EXPOSITION 24/01 > 23/02

Dans le jardin enchanté et illusoire de Mélissa Ansel, dans son arbre aux mille branches, l’harmonie peut germer du fouillis, d’un tohu-bohu ! La recette est savoureuse et ne manque pas d’audace. Il s’agit donc de réunir à nouveau trois éléments distincts, de deviner leurs natures, de leur gratter la caroncule, de les affaiter sans en avoir l’air et de leur offrir, après une couvée de douze mois, un espace bien au chaud pour passer l’hiver. Au bout de l’an, ils sauront pondre un œuf et de leur matière grise et colorée naitra un réjoui et troublant collectif.

Trouver un titre à l’aventure c’est le plus agaçant car il s’agit peu ou prou de commencer à se définir. C’est irritant. C’est inhibant. Il faudrait lever un voile qu’on aime garder opaque. C’est beaucoup demander à ces trois instinctifs-ci, qui n’aiment rien tant que bousculer l’air et les espaces, l’indéfinissable et le mystérieux.

  • Nous sommes trois oiseaux, a soudain dit Thomas.

  • Lightly. Comme la lumière et la lenteur que j’aime, a renchérit Annick.

  • Petit à petit, l’oiseau fait son nid, a pensé Matthieu, sans peut-être le dire.

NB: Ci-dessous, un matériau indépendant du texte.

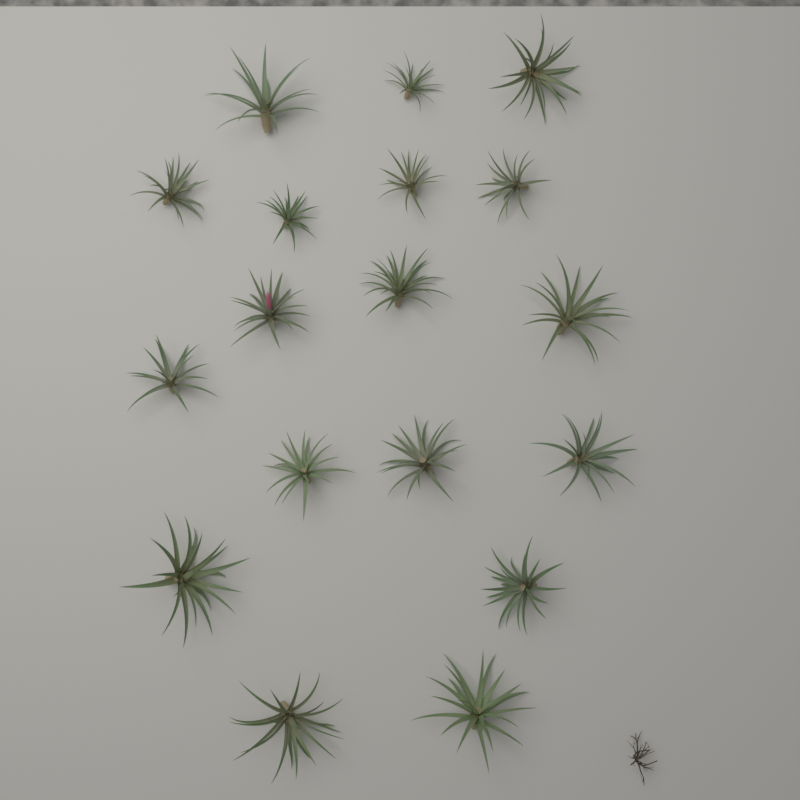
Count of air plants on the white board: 18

C’était un bon départ pour construire leur humanité. Pour tresser la forme de leur commun panier. Concevoir avec délicatesse, soin, doutes et réflexions, fabriquer avec patience et se jeter enfin à l’eau. Comme quand le chat guette l’oiseau.

Lightly lightly catchee bird. Tel sera le nom du nid.

 

Je glane, tu as glané, elle glanera, nous glanions, vous glanâtes, ils glanèrent. Ensemble. Des glaneurs célestes. Une cueillette d’images et de ressentis. Glaner, c’est ramasser dans les champs les épis qui ont échappé aux moissonneurs. Ce que l’on ne voit pas, ce que l’on ignore, ce qui n’a pas une valeur de profit est pour eux une aubaine. Ainsi, le nez au vent, volages équilibristes, cela ils l’appréhendent, ils le ramassent, l’observent, le récupèrent, le démontent, le remontent, le déboitent, l’apprivoisent, le recyclent, l’enluminent, le réparent, le caressent, le chérissent.  

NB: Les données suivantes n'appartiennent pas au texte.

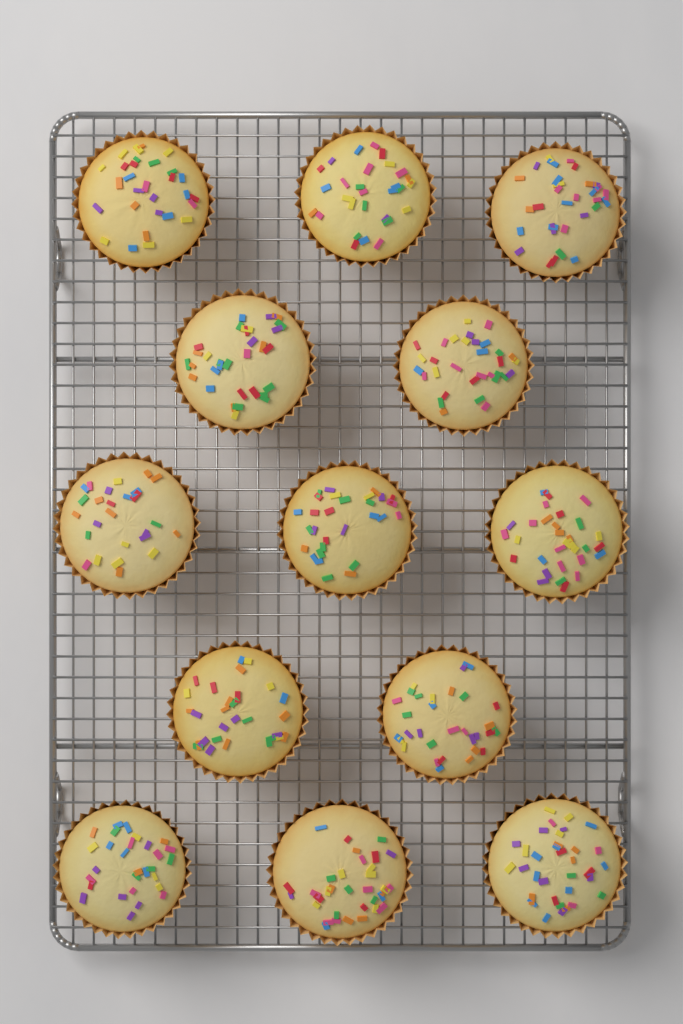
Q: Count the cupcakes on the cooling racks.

Ils prennent le temps. Sans mise en scène, sans rien forcer. Par petites touches. En plusieurs couches. Le geste simple et intuitif. On fait avec ce qu’on a. Il suffirait de se baisser pour ramasser. Du papier, du bois, du plastique, du tissu, des pierres et des clous, des ampoules, des matériaux déjà utilisés, des dessins d’enfants oubliés, des boites à musique cassées, une robe de peintre tâchée. Muni.es de ce bric à brac, de ce trésor, on peut alors s’acharner à flotter, à ne pas ressembler, à rester instables et rendre visible nos vulnérabilités.

L’ambition est inculte et convaincre, c’est obscène.

Rien de leurs œuvres ne touche les murs d’exposition, rien n’est figé, rien qui enferme. Quelle trace voudrait-on laisser ? Quelle couleur ? Du rouge ? Du rose peut-être ? Rien de pérenne. Tout peut se modifier. Tout peut disparaître. Tout est dans l’à-côté. Regardez ! Il faut soulever les toiles, chercher leurs paysages, remarquer les accrochages, admirer les assemblages, se laisser distraire par leurs éphémères, s’abstraire avec le réel et s’allumer à la lueur de leurs poésies.

Ne vous y fiez pas, la mer est calme mais les geysers suffoquent. Ouvrez la cage et voyez s’envoler ces trois Peter Pan, oiseaux tendres et blessés, ils vous accueillent à bord de leur électrique et indocile innocence. Leurs pensées magiques s’en iront sauter les murs, et au milieu des ruines, ils passeront entre les gouttes et atteindront leur mer pour y jeter des cailloux et faire des ronds dans l’eau. Des ronds dans l’eau de nos enfances.